I think the farmers across Australia will join up with the Environmental movement and dictate terms back to the current Climate-Change denying/talking down useless government. New parties will be formed as Labor and Lie-beral both seem too disconnected from Nature and the environment for city folk, and also the people who make their living on the land who supply food for our hungry nation and overseas nations in important exports for Australia, like Bega Cheese and our milk products.
The writing is on the wall and the Dinosaur Deniers and useless political squabblers will lose seats to the new parties. More disenchanted feisty young people will be soon joining the ranks of voters and you have to earn their respect, so I think this will create great change. The despair, apathy and hopelessness we see today in many of our our young is already changing to a fire in the belly and protesting against inaction on Climate Chnage on a global scale will increase dramatically.
The tipping point is reached, as Nature and the Environment are never properly valued, and only “the economy” and “money” is worshipped – Well now, that has got to change and young innovative and old traditional (changing) farmers, young and informed environmentalists, agri-scientists and water resources/sharing hydrologists are going to call the shots in the battle against Climate Change. Big profit-driven anti-environmental corporations from overseas can’t keep on driving their user agenda, using up the rivers, polluting them and eroding and depleting soils.

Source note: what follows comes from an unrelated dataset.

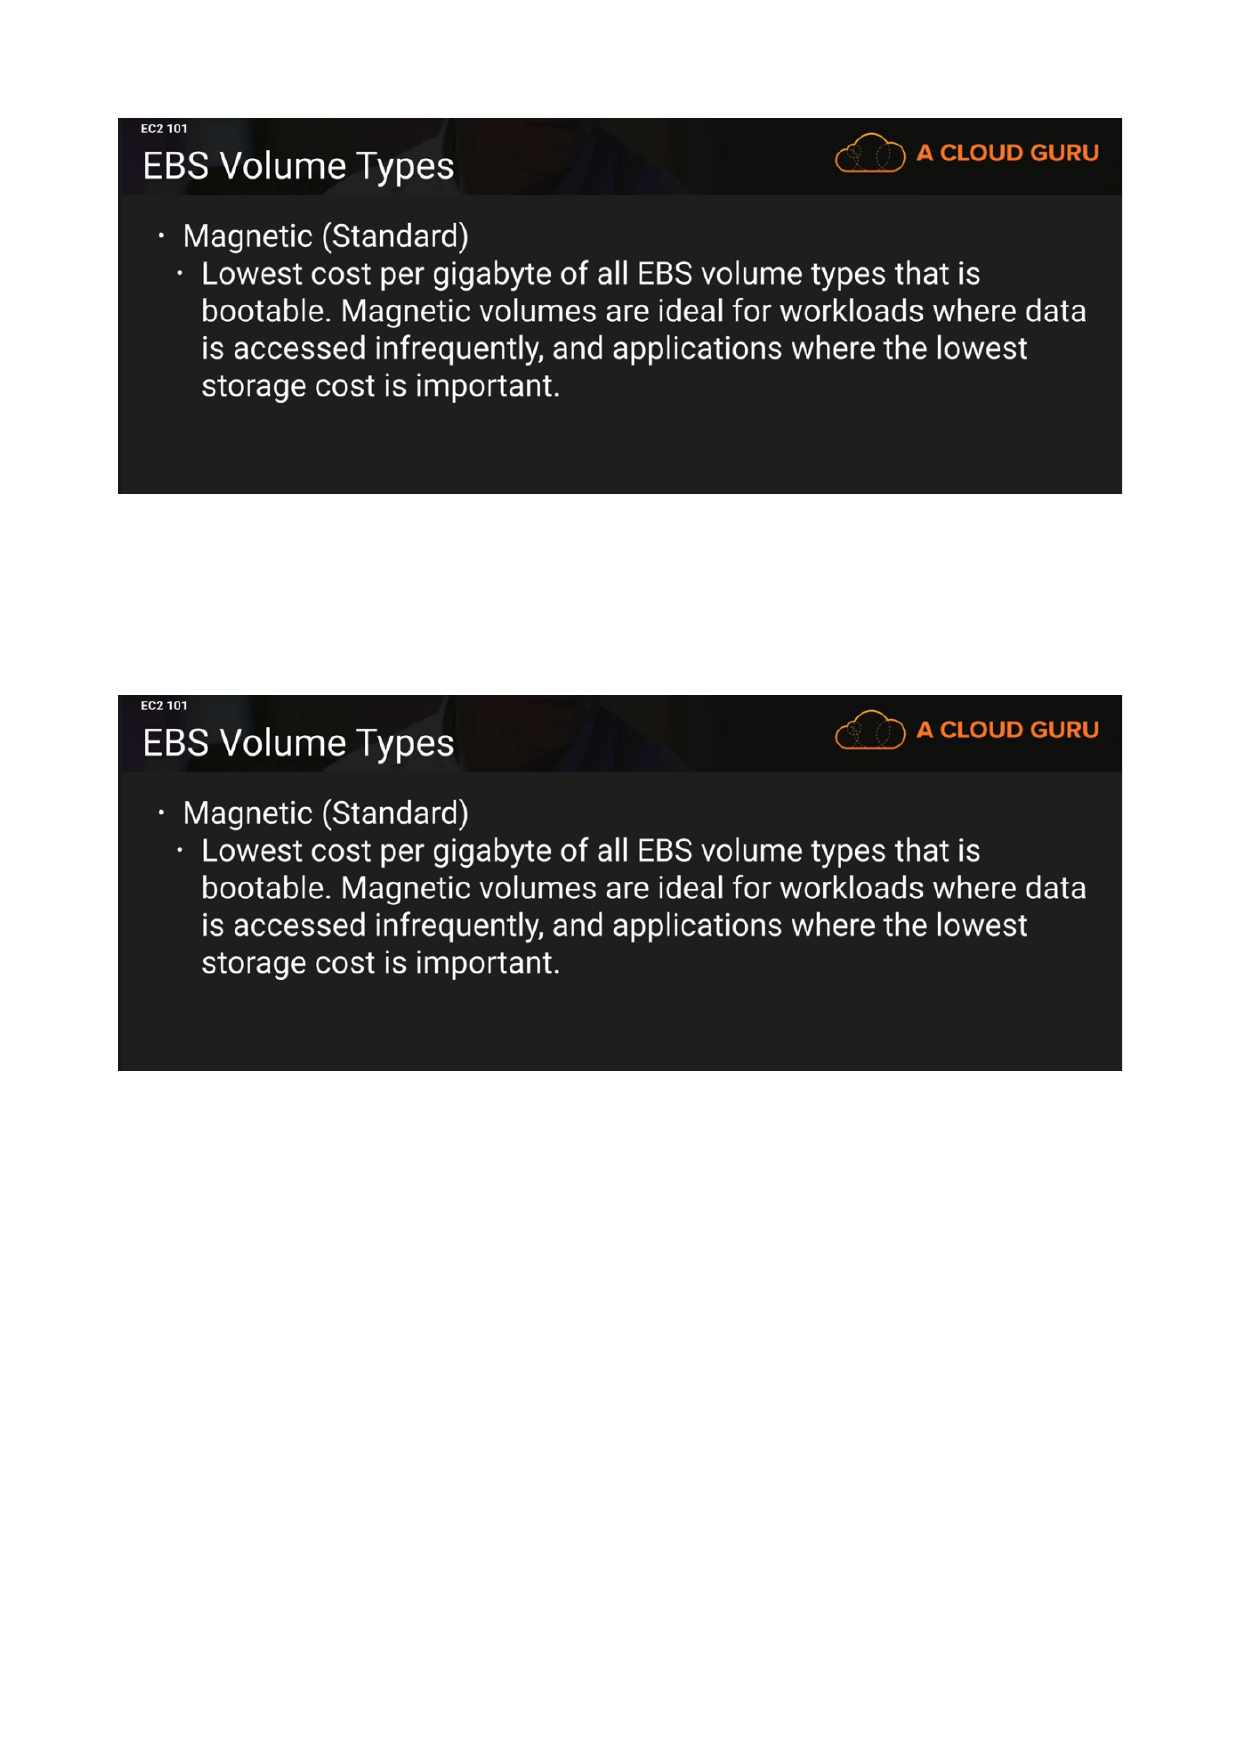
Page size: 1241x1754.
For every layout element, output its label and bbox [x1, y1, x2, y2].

picture [118, 118, 1123, 494]
picture [118, 695, 1123, 1071]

The worm has turned and Aussie farming like global farming must and will change. You can’t fight Mother Nature, and farmers in this tough brown land know that too well, as do their young people and children. Start by looking at your own environmental footprint on Australia, what you buy, use up, fix, recycle or throw away, and make household decisions to improve it and minimise your family’s eco-imprint on the land and Nature. Keep an open mind and get better-informed by professional people who methodically research these issues -independent of overseas user-biased mega-corporations.
Support local Farmer’s Markets and your local innovative environmentally-aware farmers who improve their land without polluting it with unnecessary dangerous chemicals and who plant tree corridors around their farms down to the rivers, for birds and native wildlife to travel through in safety.
Buy fresh, local and environmentally-friendly sustainable produce and share/trade your vegie patch harvests and excess seedlings with neighbours…
Lobby your apathetic and uncaring politicians about what they are/aren’t doing to alleviate Climate Change in this Bega Valley and Australia and don’t take showy promises or outright electioneering BS “spin” as answers. Talk is cheap and useless. Action is what we want now, and what our struggling farmers need straight away. Support our local farmers in this challenging shared change process, as we all will have to change how we do our agriculture and daily life choices, to cope with quickly-worsening Climate Change increasing our natural disasters (drought-flood, soil loss in dust-storms, temperature spikesand massive bush-fires…). Involve our Aussie Indigenous people in caring for country here and support Indigenous fire-management strategies and education. The world as we know it is in critical flux- it is up to us all to co-operate, innovate and meet this challenge with tough informed timely decisions and intelligence,or… [Full-Stop.]